## TASK OBJECTIVE
Retype the entries in full.

## TASK MATERIAL

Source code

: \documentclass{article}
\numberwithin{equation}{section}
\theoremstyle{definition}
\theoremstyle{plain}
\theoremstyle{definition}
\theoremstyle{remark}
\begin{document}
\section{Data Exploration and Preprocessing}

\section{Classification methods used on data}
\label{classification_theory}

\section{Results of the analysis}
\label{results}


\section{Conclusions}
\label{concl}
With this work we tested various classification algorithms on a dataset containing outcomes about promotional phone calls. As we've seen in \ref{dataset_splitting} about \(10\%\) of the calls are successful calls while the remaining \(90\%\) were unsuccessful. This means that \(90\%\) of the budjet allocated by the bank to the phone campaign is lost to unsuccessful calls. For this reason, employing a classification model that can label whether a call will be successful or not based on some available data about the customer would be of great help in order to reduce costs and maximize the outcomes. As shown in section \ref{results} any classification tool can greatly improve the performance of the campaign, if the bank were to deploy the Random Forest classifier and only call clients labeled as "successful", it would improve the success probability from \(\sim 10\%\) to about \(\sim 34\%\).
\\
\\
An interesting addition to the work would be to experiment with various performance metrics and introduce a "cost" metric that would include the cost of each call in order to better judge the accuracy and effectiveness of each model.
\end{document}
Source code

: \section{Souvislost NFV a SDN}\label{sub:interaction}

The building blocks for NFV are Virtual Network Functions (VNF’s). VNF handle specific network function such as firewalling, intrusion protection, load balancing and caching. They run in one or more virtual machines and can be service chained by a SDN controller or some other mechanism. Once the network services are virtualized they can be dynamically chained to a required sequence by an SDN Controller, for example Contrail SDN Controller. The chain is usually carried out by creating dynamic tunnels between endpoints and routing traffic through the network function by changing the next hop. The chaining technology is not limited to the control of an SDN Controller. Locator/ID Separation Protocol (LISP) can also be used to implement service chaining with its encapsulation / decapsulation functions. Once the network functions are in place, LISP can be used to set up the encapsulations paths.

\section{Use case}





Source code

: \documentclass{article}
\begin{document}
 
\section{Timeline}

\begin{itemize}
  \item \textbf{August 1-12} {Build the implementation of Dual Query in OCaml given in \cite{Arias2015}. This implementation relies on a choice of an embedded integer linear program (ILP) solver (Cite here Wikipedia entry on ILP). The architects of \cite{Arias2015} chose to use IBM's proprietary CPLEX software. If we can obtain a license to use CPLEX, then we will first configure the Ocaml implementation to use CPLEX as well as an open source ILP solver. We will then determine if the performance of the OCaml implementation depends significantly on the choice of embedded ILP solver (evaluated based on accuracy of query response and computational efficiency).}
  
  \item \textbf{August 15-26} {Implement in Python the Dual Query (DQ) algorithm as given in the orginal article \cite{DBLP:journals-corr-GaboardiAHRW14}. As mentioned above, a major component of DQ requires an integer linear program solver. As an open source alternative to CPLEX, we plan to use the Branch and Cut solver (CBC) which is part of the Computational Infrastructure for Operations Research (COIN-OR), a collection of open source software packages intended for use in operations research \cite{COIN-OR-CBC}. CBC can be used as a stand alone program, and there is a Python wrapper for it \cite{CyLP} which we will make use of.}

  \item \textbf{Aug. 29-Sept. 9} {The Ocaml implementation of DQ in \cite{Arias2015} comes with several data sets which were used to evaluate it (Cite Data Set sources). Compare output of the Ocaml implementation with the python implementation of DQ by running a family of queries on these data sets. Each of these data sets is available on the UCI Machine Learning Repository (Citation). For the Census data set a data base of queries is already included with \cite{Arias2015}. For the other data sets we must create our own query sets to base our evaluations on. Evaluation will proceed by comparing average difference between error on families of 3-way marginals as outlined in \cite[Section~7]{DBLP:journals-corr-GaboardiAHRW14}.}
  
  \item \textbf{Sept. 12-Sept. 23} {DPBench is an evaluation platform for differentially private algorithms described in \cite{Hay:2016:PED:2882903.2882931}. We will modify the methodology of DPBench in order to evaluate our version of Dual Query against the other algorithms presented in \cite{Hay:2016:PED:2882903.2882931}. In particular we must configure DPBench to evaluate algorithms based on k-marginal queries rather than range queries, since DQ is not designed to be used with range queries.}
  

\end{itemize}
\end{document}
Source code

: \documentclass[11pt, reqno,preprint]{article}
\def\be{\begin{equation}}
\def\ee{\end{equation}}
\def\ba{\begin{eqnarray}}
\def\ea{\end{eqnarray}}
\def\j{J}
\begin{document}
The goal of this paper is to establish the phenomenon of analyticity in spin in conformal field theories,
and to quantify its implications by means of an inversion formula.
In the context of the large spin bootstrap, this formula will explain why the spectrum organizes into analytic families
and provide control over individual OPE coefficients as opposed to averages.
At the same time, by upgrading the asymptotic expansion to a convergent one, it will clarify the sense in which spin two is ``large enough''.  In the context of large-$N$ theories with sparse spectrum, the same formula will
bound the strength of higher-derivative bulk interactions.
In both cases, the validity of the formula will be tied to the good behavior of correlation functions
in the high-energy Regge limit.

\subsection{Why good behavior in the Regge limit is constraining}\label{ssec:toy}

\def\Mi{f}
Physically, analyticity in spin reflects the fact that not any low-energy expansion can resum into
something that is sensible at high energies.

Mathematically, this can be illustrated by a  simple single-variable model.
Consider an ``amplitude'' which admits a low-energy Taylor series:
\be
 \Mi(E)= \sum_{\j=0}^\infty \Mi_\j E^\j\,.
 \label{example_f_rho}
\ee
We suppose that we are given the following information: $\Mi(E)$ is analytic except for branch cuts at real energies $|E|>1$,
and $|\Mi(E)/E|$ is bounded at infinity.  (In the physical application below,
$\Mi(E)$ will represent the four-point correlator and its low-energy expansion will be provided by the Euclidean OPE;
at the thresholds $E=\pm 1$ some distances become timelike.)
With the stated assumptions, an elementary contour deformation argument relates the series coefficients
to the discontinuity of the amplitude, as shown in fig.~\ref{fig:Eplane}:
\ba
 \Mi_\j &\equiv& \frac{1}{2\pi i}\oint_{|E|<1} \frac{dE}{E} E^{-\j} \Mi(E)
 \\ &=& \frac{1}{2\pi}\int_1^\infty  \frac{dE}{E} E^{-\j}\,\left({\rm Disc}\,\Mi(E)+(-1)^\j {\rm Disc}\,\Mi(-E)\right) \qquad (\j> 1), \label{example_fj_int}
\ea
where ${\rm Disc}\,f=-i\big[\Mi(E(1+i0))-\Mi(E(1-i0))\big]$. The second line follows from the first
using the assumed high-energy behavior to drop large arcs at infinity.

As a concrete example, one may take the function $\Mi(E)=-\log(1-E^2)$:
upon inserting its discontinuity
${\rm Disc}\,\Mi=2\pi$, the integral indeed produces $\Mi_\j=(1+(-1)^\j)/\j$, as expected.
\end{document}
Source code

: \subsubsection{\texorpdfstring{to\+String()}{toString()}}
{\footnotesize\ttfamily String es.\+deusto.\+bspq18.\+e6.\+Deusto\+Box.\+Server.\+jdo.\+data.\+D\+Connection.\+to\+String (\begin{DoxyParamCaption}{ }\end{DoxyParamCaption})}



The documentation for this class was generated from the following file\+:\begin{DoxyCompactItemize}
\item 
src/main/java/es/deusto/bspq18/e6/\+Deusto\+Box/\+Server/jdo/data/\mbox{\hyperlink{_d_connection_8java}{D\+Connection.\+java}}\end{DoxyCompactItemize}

## RESPONSE TO THIS EXERCISE
Source code

: \documentclass{article}
\numberwithin{equation}{section}
\theoremstyle{definition}
\theoremstyle{plain}
\theoremstyle{definition}
\theoremstyle{remark}
\begin{document}
\section{Data Exploration and Preprocessing}

\section{Classification methods used on data}
\label{classification_theory}

\section{Results of the analysis}
\label{results}


\section{Conclusions}
\label{concl}
With this work we tested various classification algorithms on a dataset containing outcomes about promotional phone calls. As we've seen in \ref{dataset_splitting} about \(10\%\) of the calls are successful calls while the remaining \(90\%\) were unsuccessful. This means that \(90\%\) of the budjet allocated by the bank to the phone campaign is lost to unsuccessful calls. For this reason, employing a classification model that can label whether a call will be successful or not based on some available data about the customer would be of great help in order to reduce costs and maximize the outcomes. As shown in section \ref{results} any classification tool can greatly improve the performance of the campaign, if the bank were to deploy the Random Forest classifier and only call clients labeled as "successful", it would improve the success probability from \(\sim 10\%\) to about \(\sim 34\%\).
\\
\\
An interesting addition to the work would be to experiment with various performance metrics and introduce a "cost" metric that would include the cost of each call in order to better judge the accuracy and effectiveness of each model.
\end{document}
Source code

: \section{Souvislost NFV a SDN}\label{sub:interaction}

The building blocks for NFV are Virtual Network Functions (VNF’s). VNF handle specific network function such as firewalling, intrusion protection, load balancing and caching. They run in one or more virtual machines and can be service chained by a SDN controller or some other mechanism. Once the network services are virtualized they can be dynamically chained to a required sequence by an SDN Controller, for example Contrail SDN Controller. The chain is usually carried out by creating dynamic tunnels between endpoints and routing traffic through the network function by changing the next hop. The chaining technology is not limited to the control of an SDN Controller. Locator/ID Separation Protocol (LISP) can also be used to implement service chaining with its encapsulation / decapsulation functions. Once the network functions are in place, LISP can be used to set up the encapsulations paths.

\section{Use case}





Source code

: \documentclass{article}
\begin{document}
 
\section{Timeline}

\begin{itemize}
  \item \textbf{August 1-12} {Build the implementation of Dual Query in OCaml given in \cite{Arias2015}. This implementation relies on a choice of an embedded integer linear program (ILP) solver (Cite here Wikipedia entry on ILP). The architects of \cite{Arias2015} chose to use IBM's proprietary CPLEX software. If we can obtain a license to use CPLEX, then we will first configure the Ocaml implementation to use CPLEX as well as an open source ILP solver. We will then determine if the performance of the OCaml implementation depends significantly on the choice of embedded ILP solver (evaluated based on accuracy of query response and computational efficiency).}
  
  \item \textbf{August 15-26} {Implement in Python the Dual Query (DQ) algorithm as given in the orginal article \cite{DBLP:journals-corr-GaboardiAHRW14}. As mentioned above, a major component of DQ requires an integer linear program solver. As an open source alternative to CPLEX, we plan to use the Branch and Cut solver (CBC) which is part of the Computational Infrastructure for Operations Research (COIN-OR), a collection of open source software packages intended for use in operations research \cite{COIN-OR-CBC}. CBC can be used as a stand alone program, and there is a Python wrapper for it \cite{CyLP} which we will make use of.}

  \item \textbf{Aug. 29-Sept. 9} {The Ocaml implementation of DQ in \cite{Arias2015} comes with several data sets which were used to evaluate it (Cite Data Set sources). Compare output of the Ocaml implementation with the python implementation of DQ by running a family of queries on these data sets. Each of these data sets is available on the UCI Machine Learning Repository (Citation). For the Census data set a data base of queries is already included with \cite{Arias2015}. For the other data sets we must create our own query sets to base our evaluations on. Evaluation will proceed by comparing average difference between error on families of 3-way marginals as outlined in \cite[Section~7]{DBLP:journals-corr-GaboardiAHRW14}.}
  
  \item \textbf{Sept. 12-Sept. 23} {DPBench is an evaluation platform for differentially private algorithms described in \cite{Hay:2016:PED:2882903.2882931}. We will modify the methodology of DPBench in order to evaluate our version of Dual Query against the other algorithms presented in \cite{Hay:2016:PED:2882903.2882931}. In particular we must configure DPBench to evaluate algorithms based on k-marginal queries rather than range queries, since DQ is not designed to be used with range queries.}
  

\end{itemize}
\end{document}
Source code

: \documentclass[11pt, reqno,preprint]{article}
\def\be{\begin{equation}}
\def\ee{\end{equation}}
\def\ba{\begin{eqnarray}}
\def\ea{\end{eqnarray}}
\def\j{J}
\begin{document}
The goal of this paper is to establish the phenomenon of analyticity in spin in conformal field theories,
and to quantify its implications by means of an inversion formula.
In the context of the large spin bootstrap, this formula will explain why the spectrum organizes into analytic families
and provide control over individual OPE coefficients as opposed to averages.
At the same time, by upgrading the asymptotic expansion to a convergent one, it will clarify the sense in which spin two is ``large enough''.  In the context of large-$N$ theories with sparse spectrum, the same formula will
bound the strength of higher-derivative bulk interactions.
In both cases, the validity of the formula will be tied to the good behavior of correlation functions
in the high-energy Regge limit.

\subsection{Why good behavior in the Regge limit is constraining}\label{ssec:toy}

\def\Mi{f}
Physically, analyticity in spin reflects the fact that not any low-energy expansion can resum into
something that is sensible at high energies.

Mathematically, this can be illustrated by a  simple single-variable model.
Consider an ``amplitude'' which admits a low-energy Taylor series:
\be
 \Mi(E)= \sum_{\j=0}^\infty \Mi_\j E^\j\,.
 \label{example_f_rho}
\ee
We suppose that we are given the following information: $\Mi(E)$ is analytic except for branch cuts at real energies $|E|>1$,
and $|\Mi(E)/E|$ is bounded at infinity.  (In the physical application below,
$\Mi(E)$ will represent the four-point correlator and its low-energy expansion will be provided by the Euclidean OPE;
at the thresholds $E=\pm 1$ some distances become timelike.)
With the stated assumptions, an elementary contour deformation argument relates the series coefficients
to the discontinuity of the amplitude, as shown in fig.~\ref{fig:Eplane}:
\ba
 \Mi_\j &\equiv& \frac{1}{2\pi i}\oint_{|E|<1} \frac{dE}{E} E^{-\j} \Mi(E)
 \\ &=& \frac{1}{2\pi}\int_1^\infty  \frac{dE}{E} E^{-\j}\,\left({\rm Disc}\,\Mi(E)+(-1)^\j {\rm Disc}\,\Mi(-E)\right) \qquad (\j> 1), \label{example_fj_int}
\ea
where ${\rm Disc}\,f=-i\big[\Mi(E(1+i0))-\Mi(E(1-i0))\big]$. The second line follows from the first
using the assumed high-energy behavior to drop large arcs at infinity.

As a concrete example, one may take the function $\Mi(E)=-\log(1-E^2)$:
upon inserting its discontinuity
${\rm Disc}\,\Mi=2\pi$, the integral indeed produces $\Mi_\j=(1+(-1)^\j)/\j$, as expected.
\end{document}
Source code

: \subsubsection{\texorpdfstring{to\+String()}{toString()}}
{\footnotesize\ttfamily String es.\+deusto.\+bspq18.\+e6.\+Deusto\+Box.\+Server.\+jdo.\+data.\+D\+Connection.\+to\+String (\begin{DoxyParamCaption}{ }\end{DoxyParamCaption})}



The documentation for this class was generated from the following file\+:\begin{DoxyCompactItemize}
\item 
src/main/java/es/deusto/bspq18/e6/\+Deusto\+Box/\+Server/jdo/data/\mbox{\hyperlink{_d_connection_8java}{D\+Connection.\+java}}\end{DoxyCompactItemize}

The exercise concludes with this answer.